:: Stored dataset items ::
==================================================

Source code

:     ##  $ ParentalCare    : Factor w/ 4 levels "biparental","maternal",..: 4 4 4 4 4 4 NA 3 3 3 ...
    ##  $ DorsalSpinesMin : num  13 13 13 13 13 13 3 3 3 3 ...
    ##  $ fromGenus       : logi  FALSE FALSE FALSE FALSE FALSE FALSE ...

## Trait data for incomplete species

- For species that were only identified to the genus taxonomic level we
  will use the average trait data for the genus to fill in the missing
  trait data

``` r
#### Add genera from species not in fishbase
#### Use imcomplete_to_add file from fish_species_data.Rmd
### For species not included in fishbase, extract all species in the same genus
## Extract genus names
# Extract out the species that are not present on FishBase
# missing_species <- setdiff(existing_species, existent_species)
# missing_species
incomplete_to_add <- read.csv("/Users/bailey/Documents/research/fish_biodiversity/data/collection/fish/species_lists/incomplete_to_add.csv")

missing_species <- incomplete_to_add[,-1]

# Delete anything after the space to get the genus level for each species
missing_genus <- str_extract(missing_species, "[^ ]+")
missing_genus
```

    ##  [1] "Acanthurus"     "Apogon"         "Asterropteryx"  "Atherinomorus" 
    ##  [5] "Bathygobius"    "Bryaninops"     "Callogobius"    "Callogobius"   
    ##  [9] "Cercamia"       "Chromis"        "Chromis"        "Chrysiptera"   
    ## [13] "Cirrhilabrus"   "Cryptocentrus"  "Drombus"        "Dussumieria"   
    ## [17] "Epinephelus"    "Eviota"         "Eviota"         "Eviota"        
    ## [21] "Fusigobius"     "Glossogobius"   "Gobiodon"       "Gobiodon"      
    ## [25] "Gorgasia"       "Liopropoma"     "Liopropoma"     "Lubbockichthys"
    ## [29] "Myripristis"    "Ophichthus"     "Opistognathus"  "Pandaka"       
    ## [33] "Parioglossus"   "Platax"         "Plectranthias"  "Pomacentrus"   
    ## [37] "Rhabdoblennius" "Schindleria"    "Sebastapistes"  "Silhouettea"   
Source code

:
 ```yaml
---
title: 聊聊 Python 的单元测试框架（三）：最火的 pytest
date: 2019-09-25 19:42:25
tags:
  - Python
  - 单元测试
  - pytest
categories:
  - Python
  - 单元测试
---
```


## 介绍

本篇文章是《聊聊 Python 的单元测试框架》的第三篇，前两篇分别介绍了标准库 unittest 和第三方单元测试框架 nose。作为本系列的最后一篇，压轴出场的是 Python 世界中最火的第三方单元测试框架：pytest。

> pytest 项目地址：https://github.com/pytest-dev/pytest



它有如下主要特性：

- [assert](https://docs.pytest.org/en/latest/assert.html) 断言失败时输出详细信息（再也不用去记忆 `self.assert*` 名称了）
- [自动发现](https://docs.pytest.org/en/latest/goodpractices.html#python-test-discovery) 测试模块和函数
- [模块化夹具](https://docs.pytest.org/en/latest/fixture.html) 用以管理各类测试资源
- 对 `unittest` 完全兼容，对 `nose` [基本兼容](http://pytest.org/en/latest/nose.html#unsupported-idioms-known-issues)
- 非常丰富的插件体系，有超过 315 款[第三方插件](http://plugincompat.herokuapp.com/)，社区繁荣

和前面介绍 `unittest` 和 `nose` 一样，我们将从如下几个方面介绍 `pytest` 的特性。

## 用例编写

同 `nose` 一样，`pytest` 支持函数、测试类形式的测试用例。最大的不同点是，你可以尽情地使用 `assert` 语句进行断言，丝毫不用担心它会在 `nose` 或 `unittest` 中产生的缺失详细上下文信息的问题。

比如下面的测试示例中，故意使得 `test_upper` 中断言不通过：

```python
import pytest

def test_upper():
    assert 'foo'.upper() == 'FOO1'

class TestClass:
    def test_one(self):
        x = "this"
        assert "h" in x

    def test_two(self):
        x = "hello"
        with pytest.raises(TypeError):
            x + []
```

==================================================

:: Task objective ::
Letter for letter, copy all of the entries above.

:: Reply ::
Source code

:     ##  $ ParentalCare    : Factor w/ 4 levels "biparental","maternal",..: 4 4 4 4 4 4 NA 3 3 3 ...
    ##  $ DorsalSpinesMin : num  13 13 13 13 13 13 3 3 3 3 ...
    ##  $ fromGenus       : logi  FALSE FALSE FALSE FALSE FALSE FALSE ...

## Trait data for incomplete species

- For species that were only identified to the genus taxonomic level we
  will use the average trait data for the genus to fill in the missing
  trait data

``` r
#### Add genera from species not in fishbase
#### Use imcomplete_to_add file from fish_species_data.Rmd
### For species not included in fishbase, extract all species in the same genus
## Extract genus names
# Extract out the species that are not present on FishBase
# missing_species <- setdiff(existing_species, existent_species)
# missing_species
incomplete_to_add <- read.csv("/Users/bailey/Documents/research/fish_biodiversity/data/collection/fish/species_lists/incomplete_to_add.csv")

missing_species <- incomplete_to_add[,-1]

# Delete anything after the space to get the genus level for each species
missing_genus <- str_extract(missing_species, "[^ ]+")
missing_genus
```

    ##  [1] "Acanthurus"     "Apogon"         "Asterropteryx"  "Atherinomorus" 
    ##  [5] "Bathygobius"    "Bryaninops"     "Callogobius"    "Callogobius"   
    ##  [9] "Cercamia"       "Chromis"        "Chromis"        "Chrysiptera"   
    ## [13] "Cirrhilabrus"   "Cryptocentrus"  "Drombus"        "Dussumieria"   
    ## [17] "Epinephelus"    "Eviota"         "Eviota"         "Eviota"        
    ## [21] "Fusigobius"     "Glossogobius"   "Gobiodon"       "Gobiodon"      
    ## [25] "Gorgasia"       "Liopropoma"     "Liopropoma"     "Lubbockichthys"
    ## [29] "Myripristis"    "Ophichthus"     "Opistognathus"  "Pandaka"       
    ## [33] "Parioglossus"   "Platax"         "Plectranthias"  "Pomacentrus"   
    ## [37] "Rhabdoblennius" "Schindleria"    "Sebastapistes"  "Silhouettea"   
Source code

:
 ```yaml
---
title: 聊聊 Python 的单元测试框架（三）：最火的 pytest
date: 2019-09-25 19:42:25
tags:
  - Python
  - 单元测试
  - pytest
categories:
  - Python
  - 单元测试
---
```


## 介绍

本篇文章是《聊聊 Python 的单元测试框架》的第三篇，前两篇分别介绍了标准库 unittest 和第三方单元测试框架 nose。作为本系列的最后一篇，压轴出场的是 Python 世界中最火的第三方单元测试框架：pytest。

> pytest 项目地址：https://github.com/pytest-dev/pytest



它有如下主要特性：

- [assert](https://docs.pytest.org/en/latest/assert.html) 断言失败时输出详细信息（再也不用去记忆 `self.assert*` 名称了）
- [自动发现](https://docs.pytest.org/en/latest/goodpractices.html#python-test-discovery) 测试模块和函数
- [模块化夹具](https://docs.pytest.org/en/latest/fixture.html) 用以管理各类测试资源
- 对 `unittest` 完全兼容，对 `nose` [基本兼容](http://pytest.org/en/latest/nose.html#unsupported-idioms-known-issues)
- 非常丰富的插件体系，有超过 315 款[第三方插件](http://plugincompat.herokuapp.com/)，社区繁荣

和前面介绍 `unittest` 和 `nose` 一样，我们将从如下几个方面介绍 `pytest` 的特性。

## 用例编写

同 `nose` 一样，`pytest` 支持函数、测试类形式的测试用例。最大的不同点是，你可以尽情地使用 `assert` 语句进行断言，丝毫不用担心它会在 `nose` 或 `unittest` 中产生的缺失详细上下文信息的问题。

比如下面的测试示例中，故意使得 `test_upper` 中断言不通过：

```python
import pytest

def test_upper():
    assert 'foo'.upper() == 'FOO1'

class TestClass:
    def test_one(self):
        x = "this"
        assert "h" in x

    def test_two(self):
        x = "hello"
        with pytest.raises(TypeError):
            x + []
```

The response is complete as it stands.